Em relação a essa postura alencarina, há quem a veja como sendo própria de sua veia de historiador, como é o caso de Pedro Calmon; e há quem defenda que o romancista cearense estava para além da limitação da realidade, não
podendo, por isso, ter escrito romances históricos, pois estes exigiam “paciência” na tentativa de imitar o passado, à qual Alencar teria renunciado em favor da imaginação. Um dos defensores da criatividade sem limites de Alencar é Augusto Meyer, que nega a veracidade dos elementos da narrativa alencarina em prol da fantasia do escritor:
Eu por mim confesso humildemente que não vejo indígenas na obra de Alencar, nem personagens históricas, nem romances históricos; vejo uma poderosa imaginação que transfigura tudo, a tudo atribui um sentido fabuloso e não sabe criar senão dentro de um clima de intemperança fantasista. Poeta do romance, romanceava tudo. Se teve a intenção de criar o nosso romance histórico, ficou só na intenção, e de qualquer modo não lograria fazê-lo, pois era demasiado genial para poder adaptar o seu fogoso temperamento a um gênero tão medíocre, que pede paciência aturada na imitação servil da crônica histórica, pouca imaginação criadora e acúmulo de minudências pitorescas [...] (MEYER, 1964, p. 13-14).
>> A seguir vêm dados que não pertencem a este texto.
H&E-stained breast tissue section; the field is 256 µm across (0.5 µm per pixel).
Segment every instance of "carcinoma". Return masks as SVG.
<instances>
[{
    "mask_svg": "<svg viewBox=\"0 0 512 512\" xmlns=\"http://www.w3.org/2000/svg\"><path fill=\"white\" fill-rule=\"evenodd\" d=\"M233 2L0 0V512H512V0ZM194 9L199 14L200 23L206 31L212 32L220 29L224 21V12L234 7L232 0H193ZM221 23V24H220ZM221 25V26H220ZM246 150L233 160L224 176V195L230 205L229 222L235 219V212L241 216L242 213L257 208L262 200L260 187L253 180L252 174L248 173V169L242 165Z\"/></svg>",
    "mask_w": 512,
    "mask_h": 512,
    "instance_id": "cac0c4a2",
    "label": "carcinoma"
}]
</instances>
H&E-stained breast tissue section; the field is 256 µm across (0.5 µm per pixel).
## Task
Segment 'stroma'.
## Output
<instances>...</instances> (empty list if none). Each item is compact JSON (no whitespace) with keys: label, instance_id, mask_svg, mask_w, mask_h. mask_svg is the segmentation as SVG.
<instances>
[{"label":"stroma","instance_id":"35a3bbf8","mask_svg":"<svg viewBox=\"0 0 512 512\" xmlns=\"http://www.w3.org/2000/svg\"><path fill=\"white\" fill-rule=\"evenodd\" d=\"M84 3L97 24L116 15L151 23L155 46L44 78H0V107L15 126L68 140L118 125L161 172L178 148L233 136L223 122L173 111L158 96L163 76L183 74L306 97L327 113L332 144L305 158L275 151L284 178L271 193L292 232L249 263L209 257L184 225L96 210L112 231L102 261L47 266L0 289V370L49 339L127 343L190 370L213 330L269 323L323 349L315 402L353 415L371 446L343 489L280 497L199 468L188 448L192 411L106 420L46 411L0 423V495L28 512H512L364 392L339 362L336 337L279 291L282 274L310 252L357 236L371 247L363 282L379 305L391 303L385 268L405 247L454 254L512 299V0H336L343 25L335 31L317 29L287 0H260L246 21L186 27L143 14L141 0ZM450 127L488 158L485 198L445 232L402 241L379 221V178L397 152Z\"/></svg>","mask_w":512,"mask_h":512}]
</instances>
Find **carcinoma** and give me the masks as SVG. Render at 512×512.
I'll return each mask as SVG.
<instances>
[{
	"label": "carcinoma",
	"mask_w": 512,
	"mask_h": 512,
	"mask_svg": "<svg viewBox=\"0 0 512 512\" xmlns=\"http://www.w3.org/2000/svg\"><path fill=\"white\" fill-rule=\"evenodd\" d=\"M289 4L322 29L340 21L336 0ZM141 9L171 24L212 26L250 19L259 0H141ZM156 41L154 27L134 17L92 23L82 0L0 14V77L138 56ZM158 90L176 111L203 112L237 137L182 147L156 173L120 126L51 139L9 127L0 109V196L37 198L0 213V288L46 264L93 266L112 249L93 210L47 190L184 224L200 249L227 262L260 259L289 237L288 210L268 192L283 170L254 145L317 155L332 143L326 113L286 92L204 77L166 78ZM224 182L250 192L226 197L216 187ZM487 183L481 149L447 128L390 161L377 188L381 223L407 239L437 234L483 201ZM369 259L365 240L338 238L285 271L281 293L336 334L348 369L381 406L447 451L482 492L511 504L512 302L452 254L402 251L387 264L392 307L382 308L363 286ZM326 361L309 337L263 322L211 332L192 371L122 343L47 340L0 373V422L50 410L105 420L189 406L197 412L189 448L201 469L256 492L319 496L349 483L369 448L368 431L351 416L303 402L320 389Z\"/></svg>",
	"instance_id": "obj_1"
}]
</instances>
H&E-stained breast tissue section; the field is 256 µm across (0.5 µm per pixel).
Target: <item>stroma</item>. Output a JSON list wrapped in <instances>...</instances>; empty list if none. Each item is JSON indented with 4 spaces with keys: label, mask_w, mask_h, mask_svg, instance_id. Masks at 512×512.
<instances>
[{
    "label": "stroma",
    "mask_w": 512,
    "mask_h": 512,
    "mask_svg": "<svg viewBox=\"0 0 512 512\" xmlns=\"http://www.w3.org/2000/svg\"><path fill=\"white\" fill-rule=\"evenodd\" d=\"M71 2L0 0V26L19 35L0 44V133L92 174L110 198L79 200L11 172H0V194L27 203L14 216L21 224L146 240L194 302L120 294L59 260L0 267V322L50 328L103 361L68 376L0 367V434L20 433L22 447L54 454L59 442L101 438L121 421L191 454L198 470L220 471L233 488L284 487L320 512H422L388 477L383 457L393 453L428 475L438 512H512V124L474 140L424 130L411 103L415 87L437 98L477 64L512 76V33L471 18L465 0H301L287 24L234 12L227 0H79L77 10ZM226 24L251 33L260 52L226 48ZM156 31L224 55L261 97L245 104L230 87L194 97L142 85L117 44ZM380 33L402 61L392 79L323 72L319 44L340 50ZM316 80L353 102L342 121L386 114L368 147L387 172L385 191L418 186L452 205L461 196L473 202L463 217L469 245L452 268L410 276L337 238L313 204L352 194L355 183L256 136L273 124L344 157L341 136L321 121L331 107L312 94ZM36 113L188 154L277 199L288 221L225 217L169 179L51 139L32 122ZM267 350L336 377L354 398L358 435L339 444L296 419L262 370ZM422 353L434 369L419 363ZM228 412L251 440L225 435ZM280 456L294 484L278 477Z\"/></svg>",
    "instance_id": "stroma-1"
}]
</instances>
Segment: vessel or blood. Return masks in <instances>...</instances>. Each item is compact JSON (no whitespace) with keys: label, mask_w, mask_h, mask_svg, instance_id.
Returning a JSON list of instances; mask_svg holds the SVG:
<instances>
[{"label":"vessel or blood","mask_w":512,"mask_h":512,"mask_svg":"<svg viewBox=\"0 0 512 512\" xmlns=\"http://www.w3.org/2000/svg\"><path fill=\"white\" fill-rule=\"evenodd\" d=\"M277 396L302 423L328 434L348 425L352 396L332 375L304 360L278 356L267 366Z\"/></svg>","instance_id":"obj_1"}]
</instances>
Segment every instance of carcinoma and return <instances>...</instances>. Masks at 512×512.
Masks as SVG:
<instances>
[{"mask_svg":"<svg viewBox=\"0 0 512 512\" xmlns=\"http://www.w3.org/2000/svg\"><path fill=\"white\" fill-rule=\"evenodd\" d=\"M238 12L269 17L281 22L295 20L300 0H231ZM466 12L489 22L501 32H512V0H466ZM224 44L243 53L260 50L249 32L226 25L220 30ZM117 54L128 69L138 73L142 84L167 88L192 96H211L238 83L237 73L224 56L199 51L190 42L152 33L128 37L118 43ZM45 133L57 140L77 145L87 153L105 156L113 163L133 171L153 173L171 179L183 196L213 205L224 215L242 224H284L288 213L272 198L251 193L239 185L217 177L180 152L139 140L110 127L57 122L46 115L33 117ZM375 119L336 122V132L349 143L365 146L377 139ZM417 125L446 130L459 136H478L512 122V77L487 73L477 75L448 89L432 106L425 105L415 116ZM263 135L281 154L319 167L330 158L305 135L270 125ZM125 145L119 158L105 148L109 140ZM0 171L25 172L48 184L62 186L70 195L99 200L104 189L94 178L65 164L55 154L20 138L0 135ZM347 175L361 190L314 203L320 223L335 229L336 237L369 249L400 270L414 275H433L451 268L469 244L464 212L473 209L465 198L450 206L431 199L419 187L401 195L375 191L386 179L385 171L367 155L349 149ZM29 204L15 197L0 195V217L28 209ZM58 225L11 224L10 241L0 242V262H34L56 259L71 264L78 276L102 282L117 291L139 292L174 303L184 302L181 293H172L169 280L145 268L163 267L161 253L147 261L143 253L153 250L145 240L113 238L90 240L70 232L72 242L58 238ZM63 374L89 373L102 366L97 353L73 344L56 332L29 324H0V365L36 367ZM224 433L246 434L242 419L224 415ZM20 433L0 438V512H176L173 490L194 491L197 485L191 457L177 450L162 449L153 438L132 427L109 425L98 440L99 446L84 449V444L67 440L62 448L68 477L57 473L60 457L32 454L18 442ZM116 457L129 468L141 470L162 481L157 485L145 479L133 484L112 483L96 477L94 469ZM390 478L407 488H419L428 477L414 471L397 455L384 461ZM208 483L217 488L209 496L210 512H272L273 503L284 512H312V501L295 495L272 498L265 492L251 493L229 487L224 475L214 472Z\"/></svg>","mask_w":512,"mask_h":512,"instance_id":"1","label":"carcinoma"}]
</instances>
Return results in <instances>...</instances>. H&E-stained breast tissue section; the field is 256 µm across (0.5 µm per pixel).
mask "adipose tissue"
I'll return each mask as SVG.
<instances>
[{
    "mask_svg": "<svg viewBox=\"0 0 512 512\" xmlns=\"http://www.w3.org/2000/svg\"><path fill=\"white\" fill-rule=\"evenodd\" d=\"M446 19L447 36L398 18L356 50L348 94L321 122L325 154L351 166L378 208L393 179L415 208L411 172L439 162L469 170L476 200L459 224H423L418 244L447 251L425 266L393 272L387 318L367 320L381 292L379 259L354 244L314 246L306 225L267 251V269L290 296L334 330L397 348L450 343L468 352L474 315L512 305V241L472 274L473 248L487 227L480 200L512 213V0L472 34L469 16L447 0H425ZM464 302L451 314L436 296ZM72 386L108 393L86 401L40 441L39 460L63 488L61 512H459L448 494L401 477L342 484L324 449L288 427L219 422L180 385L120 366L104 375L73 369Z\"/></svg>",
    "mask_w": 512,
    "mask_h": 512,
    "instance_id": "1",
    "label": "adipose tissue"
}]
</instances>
Fazendo a separação entre a imaginação e o trabalho historiográfico, como se um impossibilitasse o outro, Meyer não reconhece As minas de prata como um romance histórico, pois não valoriza sua base histórica, apesar de elogiar a criatividade do romance:
Em As minas de prata, a fantasia insofrida faz da tênue sugestão apanhada na crônica histórica um trampolim para as mais desencadeadas improvisações romanescas; é, decerto, esse estranho livro, cheio de altos e baixos, mistura de não sei quantas coisas, um verdadeiro filme romanceado e uma obra-prima do romance gratuito (MEYER, 1964, p. 14).
Interessante observar que cerca de um século depois, outro romancista também teve rejeitado pela crítica (e por si mesmo) o título de romancista histórico. Acerca dessa postura em José Saramago, vejamos o que diz Leyla Perrone-Moisés:
Quando se fala em “romance histórico”, tem-se habitualmente, como modelo a ficção do século 19. É evidente que os romances “históricos” de Saramago são muito diferentes dos romances históricos do século 19, tanto nos seus projetos como em sua escrita. [...] Embora seja mestre em dar vida e ação aos dados documentais, em reconstituir ambientes e personagens de épocas passadas, também é mestre na desconstrução de todo realismo, pelos voluntários anacronismos, pelas bruscas mudanças de enunciador e de tom, pela mistura de registros altos e baixos, pela introdução de eventos fantásticos na trama oficial ou cotidiana, pela ironia e pelo humor de seus autocomentários. Muitos desses procedimentos são conquistas da técnica romanesca de nosso século que Saramago utiliza com maestria (PERRONE-MOISÉS, 1999, p. 101).
A riqueza da imaginação de ambos e as técnicas – antecipadas de um e atuais de outro, considerando os períodos em que viveram – foram essenciais para que lhes fossem negados essa função de romancistas históricos e reconhecidos apenas como romancistas de grande imaginação.